Collected data entries:
===
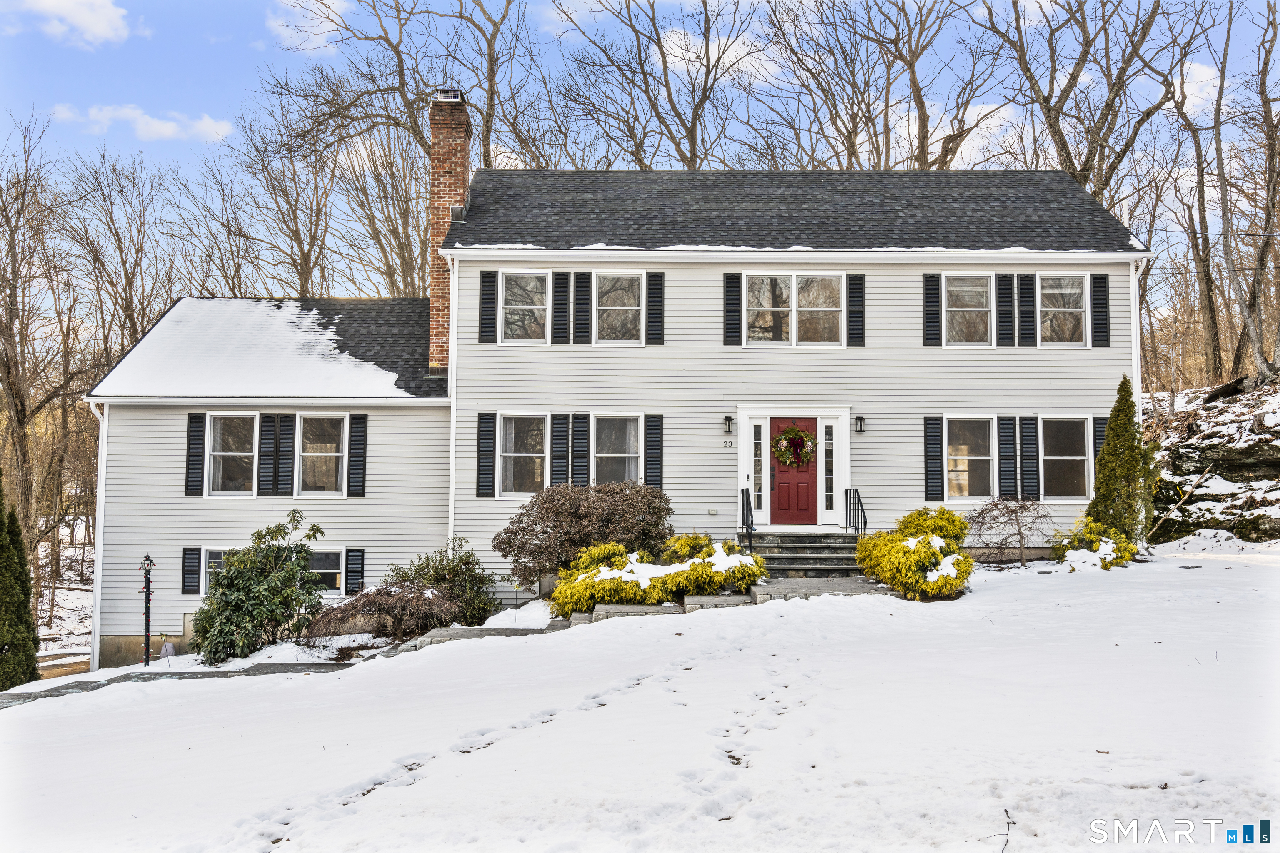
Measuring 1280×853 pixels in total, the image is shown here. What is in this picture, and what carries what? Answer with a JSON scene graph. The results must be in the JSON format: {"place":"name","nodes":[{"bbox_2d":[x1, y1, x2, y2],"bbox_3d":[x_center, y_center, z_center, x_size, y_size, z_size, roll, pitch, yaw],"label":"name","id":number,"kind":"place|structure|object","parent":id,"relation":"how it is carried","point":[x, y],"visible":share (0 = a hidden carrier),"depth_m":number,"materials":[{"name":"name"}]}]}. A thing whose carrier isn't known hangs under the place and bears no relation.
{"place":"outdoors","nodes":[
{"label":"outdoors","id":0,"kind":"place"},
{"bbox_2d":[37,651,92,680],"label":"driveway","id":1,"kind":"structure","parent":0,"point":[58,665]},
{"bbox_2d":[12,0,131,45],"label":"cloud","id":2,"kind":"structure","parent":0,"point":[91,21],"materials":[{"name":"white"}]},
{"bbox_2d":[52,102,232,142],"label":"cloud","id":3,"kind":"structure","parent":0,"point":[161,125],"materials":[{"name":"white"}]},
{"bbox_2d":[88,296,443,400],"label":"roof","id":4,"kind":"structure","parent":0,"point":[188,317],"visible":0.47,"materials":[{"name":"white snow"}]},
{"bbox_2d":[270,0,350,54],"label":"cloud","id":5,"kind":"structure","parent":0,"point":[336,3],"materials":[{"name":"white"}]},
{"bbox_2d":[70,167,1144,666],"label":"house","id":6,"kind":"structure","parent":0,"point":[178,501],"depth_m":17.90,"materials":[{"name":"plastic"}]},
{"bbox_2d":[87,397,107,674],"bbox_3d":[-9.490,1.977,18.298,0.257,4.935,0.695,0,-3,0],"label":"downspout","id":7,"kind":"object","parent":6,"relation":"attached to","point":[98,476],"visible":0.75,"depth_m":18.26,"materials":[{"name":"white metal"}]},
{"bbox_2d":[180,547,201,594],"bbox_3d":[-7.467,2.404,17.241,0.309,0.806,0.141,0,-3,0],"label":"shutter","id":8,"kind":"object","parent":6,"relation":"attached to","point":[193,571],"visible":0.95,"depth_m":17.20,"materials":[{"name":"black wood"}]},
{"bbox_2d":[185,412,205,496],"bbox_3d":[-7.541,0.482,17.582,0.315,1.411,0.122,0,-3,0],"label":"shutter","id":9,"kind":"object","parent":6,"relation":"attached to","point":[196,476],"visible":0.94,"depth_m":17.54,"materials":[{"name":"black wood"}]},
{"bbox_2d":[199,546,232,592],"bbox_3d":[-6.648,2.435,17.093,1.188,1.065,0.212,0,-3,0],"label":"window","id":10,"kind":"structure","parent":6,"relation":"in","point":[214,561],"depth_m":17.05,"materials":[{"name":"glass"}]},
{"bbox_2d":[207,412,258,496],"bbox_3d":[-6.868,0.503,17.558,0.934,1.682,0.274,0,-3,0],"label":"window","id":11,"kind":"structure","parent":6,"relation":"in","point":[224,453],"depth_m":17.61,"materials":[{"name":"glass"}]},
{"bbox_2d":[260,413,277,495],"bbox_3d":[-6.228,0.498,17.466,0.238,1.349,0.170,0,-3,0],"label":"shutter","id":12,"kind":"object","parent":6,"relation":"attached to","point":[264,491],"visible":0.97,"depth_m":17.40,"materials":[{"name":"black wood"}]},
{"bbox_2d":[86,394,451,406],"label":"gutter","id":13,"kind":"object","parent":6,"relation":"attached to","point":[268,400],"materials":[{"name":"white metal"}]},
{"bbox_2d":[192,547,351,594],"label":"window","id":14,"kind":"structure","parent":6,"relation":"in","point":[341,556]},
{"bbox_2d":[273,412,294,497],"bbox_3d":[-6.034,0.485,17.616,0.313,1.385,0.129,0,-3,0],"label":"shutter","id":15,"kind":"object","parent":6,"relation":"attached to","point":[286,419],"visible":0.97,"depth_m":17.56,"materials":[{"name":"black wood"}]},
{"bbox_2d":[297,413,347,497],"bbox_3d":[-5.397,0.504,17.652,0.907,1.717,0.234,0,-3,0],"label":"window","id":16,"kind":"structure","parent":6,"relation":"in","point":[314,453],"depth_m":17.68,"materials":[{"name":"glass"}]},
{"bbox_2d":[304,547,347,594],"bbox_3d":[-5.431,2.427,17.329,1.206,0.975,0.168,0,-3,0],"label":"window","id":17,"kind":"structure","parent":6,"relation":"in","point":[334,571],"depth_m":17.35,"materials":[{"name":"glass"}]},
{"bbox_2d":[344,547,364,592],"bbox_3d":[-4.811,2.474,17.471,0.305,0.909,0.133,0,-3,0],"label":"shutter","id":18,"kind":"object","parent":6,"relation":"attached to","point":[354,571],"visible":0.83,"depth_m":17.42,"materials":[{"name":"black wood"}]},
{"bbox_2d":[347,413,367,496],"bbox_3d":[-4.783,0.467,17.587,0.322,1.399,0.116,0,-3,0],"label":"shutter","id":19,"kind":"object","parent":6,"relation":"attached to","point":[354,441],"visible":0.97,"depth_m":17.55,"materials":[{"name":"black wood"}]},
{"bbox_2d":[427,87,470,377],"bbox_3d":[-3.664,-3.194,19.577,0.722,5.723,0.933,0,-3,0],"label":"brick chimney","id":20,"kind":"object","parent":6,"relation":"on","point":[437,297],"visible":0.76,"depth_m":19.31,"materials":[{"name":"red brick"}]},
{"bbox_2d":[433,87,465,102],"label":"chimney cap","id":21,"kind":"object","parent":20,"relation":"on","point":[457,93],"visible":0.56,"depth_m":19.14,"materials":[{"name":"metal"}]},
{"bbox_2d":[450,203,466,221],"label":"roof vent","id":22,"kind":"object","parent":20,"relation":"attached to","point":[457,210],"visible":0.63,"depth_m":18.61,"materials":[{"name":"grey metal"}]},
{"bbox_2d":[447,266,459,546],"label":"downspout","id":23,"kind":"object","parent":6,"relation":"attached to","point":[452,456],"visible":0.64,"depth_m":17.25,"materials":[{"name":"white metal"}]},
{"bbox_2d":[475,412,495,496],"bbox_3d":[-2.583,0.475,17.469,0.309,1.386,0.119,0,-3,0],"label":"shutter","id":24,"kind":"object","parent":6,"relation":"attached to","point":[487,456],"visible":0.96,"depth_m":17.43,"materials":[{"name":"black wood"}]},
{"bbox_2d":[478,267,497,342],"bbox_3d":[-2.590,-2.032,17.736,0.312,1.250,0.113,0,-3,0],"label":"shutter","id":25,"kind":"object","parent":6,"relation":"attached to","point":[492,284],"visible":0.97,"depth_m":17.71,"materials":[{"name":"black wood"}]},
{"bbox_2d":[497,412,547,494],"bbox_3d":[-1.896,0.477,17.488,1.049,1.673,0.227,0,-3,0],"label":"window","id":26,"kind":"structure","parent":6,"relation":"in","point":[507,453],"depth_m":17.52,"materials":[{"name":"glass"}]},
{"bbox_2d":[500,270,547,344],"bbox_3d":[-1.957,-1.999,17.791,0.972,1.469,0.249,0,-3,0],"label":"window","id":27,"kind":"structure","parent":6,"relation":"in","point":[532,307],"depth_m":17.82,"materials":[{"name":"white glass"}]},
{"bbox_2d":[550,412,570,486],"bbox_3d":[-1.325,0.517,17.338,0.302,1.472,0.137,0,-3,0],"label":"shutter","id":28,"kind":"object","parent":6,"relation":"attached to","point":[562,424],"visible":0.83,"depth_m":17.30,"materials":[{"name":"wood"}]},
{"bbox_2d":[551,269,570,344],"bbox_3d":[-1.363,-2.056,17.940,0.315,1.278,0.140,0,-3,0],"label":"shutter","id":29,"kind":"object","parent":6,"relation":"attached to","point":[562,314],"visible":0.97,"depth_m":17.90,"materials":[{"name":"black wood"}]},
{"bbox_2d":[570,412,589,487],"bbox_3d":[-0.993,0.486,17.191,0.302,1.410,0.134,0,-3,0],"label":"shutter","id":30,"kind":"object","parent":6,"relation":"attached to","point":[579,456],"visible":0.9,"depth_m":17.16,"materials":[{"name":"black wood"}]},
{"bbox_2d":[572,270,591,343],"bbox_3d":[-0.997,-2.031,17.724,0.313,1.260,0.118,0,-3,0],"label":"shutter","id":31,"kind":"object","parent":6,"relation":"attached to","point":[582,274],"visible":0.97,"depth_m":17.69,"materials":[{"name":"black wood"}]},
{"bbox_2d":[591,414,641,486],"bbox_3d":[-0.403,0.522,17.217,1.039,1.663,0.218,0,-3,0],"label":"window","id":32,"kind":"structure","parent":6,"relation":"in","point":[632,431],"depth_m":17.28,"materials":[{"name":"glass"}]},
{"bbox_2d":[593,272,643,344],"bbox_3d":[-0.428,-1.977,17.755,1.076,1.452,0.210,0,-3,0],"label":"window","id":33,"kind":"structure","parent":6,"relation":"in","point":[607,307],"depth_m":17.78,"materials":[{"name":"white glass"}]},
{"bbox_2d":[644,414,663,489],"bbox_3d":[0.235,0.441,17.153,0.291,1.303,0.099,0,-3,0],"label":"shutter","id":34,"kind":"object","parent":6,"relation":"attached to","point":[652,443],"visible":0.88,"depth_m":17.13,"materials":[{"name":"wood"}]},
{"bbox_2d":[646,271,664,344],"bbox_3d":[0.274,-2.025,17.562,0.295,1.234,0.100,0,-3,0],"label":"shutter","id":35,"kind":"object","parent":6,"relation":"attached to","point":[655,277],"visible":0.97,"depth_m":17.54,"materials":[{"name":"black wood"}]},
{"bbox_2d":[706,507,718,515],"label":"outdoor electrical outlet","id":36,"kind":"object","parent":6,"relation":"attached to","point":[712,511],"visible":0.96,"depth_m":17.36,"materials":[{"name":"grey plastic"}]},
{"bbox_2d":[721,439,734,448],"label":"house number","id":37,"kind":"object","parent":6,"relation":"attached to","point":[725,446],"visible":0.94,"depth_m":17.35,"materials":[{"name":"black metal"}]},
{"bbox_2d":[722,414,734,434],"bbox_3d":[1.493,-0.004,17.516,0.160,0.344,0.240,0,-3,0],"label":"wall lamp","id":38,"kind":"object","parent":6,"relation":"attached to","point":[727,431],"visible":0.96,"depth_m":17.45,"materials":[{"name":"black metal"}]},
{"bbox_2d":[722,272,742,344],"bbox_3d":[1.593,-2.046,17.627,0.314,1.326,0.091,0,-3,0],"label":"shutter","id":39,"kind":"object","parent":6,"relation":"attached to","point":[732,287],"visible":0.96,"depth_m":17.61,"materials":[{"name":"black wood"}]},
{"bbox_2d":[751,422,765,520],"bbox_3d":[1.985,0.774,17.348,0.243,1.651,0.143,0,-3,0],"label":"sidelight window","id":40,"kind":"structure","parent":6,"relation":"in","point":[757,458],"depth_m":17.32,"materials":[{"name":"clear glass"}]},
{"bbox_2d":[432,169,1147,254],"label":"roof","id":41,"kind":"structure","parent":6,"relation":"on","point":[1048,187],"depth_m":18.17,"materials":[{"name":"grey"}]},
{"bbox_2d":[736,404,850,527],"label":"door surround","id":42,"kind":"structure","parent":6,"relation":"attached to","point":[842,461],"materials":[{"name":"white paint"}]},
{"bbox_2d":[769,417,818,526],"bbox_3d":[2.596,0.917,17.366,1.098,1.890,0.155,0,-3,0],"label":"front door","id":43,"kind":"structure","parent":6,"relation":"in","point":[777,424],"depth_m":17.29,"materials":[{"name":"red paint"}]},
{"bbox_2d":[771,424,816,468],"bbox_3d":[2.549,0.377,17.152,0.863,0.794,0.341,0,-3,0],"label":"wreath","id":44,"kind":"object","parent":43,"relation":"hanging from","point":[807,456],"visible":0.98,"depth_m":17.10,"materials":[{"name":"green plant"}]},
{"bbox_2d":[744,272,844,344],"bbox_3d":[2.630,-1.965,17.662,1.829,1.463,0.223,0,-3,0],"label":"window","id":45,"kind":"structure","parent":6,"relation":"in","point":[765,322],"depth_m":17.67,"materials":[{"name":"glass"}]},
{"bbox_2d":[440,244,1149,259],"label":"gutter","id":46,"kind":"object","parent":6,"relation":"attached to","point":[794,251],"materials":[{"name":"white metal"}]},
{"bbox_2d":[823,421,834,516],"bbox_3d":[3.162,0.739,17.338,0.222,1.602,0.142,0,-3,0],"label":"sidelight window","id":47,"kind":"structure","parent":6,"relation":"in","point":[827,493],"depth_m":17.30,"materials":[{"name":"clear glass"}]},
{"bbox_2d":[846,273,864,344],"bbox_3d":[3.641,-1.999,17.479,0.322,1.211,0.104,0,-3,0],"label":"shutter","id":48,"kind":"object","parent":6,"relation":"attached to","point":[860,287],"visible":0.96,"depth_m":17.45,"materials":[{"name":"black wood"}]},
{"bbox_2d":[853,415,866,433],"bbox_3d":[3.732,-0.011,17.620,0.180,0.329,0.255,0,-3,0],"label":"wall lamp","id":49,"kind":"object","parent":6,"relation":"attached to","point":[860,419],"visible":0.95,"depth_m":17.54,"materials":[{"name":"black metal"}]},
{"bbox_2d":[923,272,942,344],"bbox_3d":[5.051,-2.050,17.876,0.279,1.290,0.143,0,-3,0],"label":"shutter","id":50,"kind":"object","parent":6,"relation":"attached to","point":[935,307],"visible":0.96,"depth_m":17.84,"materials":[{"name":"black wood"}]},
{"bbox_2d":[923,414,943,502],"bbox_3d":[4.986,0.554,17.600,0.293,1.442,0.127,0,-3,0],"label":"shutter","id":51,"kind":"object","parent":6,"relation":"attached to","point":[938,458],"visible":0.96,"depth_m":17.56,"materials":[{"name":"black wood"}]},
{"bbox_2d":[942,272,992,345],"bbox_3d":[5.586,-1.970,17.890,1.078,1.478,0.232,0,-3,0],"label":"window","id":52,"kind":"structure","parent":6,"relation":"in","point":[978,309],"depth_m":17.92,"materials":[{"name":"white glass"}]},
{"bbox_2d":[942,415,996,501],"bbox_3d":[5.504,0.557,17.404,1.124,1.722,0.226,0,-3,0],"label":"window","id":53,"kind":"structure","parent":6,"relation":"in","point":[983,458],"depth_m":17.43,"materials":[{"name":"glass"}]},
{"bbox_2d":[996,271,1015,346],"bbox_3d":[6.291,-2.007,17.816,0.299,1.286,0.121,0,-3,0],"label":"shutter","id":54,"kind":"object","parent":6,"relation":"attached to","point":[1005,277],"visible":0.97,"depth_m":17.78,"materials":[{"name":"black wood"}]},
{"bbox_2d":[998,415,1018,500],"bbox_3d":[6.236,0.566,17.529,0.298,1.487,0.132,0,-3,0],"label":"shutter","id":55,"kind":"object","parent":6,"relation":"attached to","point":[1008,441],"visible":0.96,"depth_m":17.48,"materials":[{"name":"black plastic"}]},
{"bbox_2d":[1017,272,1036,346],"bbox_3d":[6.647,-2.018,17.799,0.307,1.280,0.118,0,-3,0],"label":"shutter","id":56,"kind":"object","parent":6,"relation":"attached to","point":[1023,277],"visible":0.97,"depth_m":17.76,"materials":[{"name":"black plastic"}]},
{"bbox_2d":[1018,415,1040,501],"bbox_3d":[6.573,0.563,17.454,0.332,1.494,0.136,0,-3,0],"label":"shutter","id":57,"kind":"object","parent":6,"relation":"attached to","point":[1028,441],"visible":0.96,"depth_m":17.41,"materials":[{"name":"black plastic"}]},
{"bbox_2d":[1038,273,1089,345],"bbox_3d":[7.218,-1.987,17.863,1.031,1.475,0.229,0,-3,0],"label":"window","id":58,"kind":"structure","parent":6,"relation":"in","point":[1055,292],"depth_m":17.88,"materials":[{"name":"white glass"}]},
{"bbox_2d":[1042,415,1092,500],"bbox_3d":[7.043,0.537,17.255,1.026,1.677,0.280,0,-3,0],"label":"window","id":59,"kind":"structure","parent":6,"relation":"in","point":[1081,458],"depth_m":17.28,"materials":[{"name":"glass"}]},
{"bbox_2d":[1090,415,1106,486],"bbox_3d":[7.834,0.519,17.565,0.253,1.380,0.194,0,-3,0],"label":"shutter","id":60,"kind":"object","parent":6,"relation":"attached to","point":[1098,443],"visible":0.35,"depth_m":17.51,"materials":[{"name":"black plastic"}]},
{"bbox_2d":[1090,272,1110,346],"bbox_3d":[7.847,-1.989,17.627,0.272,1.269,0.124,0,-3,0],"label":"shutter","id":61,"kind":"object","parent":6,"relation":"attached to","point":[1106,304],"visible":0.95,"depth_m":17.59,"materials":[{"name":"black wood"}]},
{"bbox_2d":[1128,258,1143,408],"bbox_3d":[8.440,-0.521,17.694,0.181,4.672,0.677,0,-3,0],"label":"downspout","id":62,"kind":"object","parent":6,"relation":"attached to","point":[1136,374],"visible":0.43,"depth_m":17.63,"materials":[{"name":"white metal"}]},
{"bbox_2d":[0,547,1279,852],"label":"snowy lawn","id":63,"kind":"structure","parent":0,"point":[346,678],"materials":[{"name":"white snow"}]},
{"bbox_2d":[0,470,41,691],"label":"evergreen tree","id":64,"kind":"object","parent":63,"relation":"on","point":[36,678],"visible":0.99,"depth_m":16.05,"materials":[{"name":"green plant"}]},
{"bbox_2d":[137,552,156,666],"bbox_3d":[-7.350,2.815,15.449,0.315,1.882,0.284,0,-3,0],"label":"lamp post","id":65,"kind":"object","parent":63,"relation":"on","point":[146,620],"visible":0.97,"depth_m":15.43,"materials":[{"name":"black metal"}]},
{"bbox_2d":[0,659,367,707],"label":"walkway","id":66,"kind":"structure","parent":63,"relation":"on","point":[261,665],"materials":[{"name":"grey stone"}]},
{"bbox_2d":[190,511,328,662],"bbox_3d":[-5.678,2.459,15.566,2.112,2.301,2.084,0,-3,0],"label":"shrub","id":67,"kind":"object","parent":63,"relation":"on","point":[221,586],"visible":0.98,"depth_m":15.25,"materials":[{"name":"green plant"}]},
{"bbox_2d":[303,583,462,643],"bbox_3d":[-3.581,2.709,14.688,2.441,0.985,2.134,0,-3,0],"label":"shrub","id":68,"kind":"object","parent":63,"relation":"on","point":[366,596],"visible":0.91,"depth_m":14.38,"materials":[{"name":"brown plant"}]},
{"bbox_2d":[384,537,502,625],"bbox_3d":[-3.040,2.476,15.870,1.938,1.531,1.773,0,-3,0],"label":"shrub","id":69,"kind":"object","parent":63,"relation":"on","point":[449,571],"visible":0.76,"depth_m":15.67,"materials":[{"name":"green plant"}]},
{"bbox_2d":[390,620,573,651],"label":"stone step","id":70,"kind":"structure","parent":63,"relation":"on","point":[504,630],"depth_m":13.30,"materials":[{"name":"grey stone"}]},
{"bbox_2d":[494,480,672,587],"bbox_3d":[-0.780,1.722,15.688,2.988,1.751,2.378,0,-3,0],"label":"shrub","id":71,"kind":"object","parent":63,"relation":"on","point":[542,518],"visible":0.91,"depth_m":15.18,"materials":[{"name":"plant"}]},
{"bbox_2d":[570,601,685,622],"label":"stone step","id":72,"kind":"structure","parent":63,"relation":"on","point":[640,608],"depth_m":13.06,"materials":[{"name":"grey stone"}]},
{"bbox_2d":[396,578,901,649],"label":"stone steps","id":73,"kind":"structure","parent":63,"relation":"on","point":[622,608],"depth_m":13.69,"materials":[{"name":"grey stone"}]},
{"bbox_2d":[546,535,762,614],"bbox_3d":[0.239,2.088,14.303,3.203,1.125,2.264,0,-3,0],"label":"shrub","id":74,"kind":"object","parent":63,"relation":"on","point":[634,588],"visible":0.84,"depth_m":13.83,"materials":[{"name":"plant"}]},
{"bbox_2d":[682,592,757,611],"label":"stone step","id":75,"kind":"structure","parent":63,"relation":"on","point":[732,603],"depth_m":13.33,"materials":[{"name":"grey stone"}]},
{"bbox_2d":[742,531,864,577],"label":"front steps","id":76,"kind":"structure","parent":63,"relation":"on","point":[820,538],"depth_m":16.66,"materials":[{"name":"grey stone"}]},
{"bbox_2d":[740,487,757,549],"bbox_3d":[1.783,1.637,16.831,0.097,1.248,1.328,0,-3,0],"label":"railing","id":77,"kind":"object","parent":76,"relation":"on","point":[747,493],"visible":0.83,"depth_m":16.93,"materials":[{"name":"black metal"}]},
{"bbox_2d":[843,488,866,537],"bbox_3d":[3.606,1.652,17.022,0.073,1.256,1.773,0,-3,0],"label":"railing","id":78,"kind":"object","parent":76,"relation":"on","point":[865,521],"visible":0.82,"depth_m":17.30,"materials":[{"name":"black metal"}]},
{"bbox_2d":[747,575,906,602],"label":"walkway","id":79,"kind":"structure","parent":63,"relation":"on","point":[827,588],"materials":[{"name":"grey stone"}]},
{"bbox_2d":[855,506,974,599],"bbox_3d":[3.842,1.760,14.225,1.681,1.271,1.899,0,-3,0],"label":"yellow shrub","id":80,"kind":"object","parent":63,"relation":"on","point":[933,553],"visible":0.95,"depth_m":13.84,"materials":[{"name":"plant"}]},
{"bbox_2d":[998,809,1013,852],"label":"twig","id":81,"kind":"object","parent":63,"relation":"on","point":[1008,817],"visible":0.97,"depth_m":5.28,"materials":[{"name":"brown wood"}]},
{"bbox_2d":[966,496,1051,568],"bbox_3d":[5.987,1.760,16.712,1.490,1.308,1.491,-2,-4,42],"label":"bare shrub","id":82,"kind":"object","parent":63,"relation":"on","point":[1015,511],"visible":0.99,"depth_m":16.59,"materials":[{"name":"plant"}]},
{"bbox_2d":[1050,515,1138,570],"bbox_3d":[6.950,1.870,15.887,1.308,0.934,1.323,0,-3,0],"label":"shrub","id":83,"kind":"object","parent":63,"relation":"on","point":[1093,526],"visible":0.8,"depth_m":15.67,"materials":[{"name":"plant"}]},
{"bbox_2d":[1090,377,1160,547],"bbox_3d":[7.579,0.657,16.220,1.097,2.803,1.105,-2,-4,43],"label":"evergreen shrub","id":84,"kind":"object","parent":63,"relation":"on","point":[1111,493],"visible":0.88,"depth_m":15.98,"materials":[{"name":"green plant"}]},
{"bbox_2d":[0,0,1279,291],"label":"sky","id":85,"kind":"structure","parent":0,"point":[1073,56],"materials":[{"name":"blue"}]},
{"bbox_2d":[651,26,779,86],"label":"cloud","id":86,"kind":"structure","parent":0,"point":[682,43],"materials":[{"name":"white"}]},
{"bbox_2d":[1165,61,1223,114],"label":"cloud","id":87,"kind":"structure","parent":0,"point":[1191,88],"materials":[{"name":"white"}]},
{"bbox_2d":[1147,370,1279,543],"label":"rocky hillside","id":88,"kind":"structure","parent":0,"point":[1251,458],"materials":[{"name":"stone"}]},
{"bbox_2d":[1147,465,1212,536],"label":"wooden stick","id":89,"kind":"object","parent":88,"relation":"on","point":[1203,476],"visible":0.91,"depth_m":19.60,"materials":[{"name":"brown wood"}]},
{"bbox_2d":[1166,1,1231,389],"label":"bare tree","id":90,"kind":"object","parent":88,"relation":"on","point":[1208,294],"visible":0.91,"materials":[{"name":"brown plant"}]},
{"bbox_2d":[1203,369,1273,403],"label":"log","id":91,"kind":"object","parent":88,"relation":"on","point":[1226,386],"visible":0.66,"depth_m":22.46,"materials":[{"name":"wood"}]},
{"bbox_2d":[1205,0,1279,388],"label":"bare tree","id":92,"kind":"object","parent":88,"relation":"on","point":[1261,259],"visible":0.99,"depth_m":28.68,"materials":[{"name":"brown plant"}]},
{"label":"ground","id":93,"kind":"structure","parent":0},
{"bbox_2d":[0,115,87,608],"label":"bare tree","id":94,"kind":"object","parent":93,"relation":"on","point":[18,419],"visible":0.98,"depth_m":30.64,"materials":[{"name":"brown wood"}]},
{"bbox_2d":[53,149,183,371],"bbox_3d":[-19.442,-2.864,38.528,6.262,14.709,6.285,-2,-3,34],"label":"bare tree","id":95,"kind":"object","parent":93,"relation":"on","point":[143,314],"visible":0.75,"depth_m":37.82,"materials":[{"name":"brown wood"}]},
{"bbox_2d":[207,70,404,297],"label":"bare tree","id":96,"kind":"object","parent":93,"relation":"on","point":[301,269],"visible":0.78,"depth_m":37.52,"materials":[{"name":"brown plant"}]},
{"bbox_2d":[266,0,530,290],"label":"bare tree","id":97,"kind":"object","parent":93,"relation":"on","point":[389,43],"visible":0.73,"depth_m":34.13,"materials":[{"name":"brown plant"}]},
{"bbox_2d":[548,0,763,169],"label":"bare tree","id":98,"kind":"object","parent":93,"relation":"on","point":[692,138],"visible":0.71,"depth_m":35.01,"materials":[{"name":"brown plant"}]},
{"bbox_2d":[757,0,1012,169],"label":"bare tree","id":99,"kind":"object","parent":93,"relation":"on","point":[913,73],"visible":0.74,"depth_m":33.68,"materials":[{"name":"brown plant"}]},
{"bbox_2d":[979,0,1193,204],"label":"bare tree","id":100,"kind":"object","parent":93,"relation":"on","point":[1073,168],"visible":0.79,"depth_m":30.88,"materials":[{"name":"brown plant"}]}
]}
===
→ Goal of the exercise
For each line of the entries that includes "chimney", show that line.

→ Output for this exercise
{"bbox_2d":[427,87,470,377],"bbox_3d":[-3.664,-3.194,19.577,0.722,5.723,0.933,0,-3,0],"label":"brick chimney","id":20,"kind":"object","parent":6,"relation":"on","point":[437,297],"visible":0.76,"depth_m":19.31,"materials":[{"name":"red brick"}]},
{"bbox_2d":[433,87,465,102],"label":"chimney cap","id":21,"kind":"object","parent":20,"relation":"on","point":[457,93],"visible":0.56,"depth_m":19.14,"materials":[{"name":"metal"}]},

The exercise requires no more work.